──────── Exercise data

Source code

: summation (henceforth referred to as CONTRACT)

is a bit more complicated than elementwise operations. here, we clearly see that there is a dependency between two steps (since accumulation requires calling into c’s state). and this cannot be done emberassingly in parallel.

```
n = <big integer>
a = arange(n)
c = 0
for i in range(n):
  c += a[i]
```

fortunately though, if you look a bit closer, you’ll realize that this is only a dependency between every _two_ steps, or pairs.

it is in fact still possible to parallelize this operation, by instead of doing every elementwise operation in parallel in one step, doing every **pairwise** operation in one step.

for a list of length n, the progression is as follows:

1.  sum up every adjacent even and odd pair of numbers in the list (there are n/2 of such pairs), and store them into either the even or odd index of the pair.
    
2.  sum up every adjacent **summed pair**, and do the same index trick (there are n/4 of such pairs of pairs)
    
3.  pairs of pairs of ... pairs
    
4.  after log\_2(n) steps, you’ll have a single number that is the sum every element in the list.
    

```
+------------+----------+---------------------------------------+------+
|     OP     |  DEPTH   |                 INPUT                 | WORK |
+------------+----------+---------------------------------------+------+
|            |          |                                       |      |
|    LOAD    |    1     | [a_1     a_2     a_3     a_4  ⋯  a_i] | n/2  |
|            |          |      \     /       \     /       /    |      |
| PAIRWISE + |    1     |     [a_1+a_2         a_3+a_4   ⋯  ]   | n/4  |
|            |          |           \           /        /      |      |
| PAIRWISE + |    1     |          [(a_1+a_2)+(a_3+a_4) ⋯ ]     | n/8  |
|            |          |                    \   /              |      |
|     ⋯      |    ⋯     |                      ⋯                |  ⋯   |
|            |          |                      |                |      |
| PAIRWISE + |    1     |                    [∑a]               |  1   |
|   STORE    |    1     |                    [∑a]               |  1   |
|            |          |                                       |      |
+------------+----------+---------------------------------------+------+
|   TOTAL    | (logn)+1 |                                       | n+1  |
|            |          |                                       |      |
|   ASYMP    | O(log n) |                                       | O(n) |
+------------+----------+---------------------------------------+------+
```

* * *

────────────────

_Task details:_ Read through the data and copy every line where "such" shows up.

_Answer section:_
1.  sum up every adjacent even and odd pair of numbers in the list (there are n/2 of such pairs), and store them into either the even or odd index of the pair.
2.  sum up every adjacent **summed pair**, and do the same index trick (there are n/4 of such pairs of pairs)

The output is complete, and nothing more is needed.